● **The records**
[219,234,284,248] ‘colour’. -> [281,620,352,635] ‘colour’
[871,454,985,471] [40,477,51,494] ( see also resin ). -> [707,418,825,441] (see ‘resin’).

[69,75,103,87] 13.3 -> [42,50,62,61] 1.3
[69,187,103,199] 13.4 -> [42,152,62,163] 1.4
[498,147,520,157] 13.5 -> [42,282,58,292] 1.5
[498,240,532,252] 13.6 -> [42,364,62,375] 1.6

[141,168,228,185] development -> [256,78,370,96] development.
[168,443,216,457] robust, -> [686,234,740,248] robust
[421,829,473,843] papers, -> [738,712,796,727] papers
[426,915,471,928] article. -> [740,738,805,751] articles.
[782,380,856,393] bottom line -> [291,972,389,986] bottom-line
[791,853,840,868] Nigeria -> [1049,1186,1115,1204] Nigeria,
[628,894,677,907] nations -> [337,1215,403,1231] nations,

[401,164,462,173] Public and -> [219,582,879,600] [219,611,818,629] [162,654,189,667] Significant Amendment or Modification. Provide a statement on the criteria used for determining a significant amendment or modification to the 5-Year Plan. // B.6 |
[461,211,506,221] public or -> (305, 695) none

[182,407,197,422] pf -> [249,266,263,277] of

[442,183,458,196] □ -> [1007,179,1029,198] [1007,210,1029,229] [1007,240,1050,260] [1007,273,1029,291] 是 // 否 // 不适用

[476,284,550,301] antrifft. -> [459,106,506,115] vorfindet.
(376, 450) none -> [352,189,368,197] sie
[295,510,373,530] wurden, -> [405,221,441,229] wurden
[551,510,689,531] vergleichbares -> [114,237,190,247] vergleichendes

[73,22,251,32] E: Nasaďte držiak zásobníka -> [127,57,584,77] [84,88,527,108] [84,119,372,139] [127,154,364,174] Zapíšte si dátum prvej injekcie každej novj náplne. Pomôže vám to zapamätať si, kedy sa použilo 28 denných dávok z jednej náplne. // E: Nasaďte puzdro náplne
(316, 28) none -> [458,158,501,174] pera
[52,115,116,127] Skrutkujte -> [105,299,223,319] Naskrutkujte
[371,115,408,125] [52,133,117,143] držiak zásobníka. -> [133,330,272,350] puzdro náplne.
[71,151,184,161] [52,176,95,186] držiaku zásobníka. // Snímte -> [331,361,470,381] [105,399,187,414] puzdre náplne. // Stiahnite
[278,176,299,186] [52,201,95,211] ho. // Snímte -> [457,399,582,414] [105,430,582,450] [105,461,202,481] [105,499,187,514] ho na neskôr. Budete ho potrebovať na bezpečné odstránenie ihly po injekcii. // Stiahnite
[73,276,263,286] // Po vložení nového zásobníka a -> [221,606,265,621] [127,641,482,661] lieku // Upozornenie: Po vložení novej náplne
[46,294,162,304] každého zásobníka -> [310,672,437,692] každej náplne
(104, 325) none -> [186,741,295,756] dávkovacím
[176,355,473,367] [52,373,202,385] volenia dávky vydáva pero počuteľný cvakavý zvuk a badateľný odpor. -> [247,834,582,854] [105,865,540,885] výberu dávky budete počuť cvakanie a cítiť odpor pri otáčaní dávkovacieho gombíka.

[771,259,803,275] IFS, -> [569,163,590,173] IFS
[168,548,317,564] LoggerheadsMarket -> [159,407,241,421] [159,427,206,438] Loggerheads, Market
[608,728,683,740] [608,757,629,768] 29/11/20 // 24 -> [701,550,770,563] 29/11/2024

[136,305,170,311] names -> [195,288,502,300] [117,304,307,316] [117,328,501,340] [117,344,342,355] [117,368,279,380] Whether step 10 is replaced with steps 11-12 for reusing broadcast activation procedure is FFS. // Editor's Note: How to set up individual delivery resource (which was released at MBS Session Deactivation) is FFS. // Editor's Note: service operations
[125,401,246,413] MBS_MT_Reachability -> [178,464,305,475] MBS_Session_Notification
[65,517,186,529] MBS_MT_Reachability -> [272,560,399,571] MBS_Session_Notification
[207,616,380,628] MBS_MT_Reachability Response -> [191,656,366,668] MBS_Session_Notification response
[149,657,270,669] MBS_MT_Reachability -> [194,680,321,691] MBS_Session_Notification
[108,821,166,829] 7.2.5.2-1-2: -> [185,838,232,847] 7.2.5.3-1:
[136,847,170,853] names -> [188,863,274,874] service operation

● **Task details**
The expected answer is an exact copy of the lines above, beginning at the line with "[65,517,186,529] MBS_MT_Reachability ->" and ending at the line with "[149,657,270,669] MBS_MT_Reachability ->", with both ends in.

● **Written response**
[65,517,186,529] MBS_MT_Reachability -> [272,560,399,571] MBS_Session_Notification
[207,616,380,628] MBS_MT_Reachability Response -> [191,656,366,668] MBS_Session_Notification response
[149,657,270,669] MBS_MT_Reachability -> [194,680,321,691] MBS_Session_Notification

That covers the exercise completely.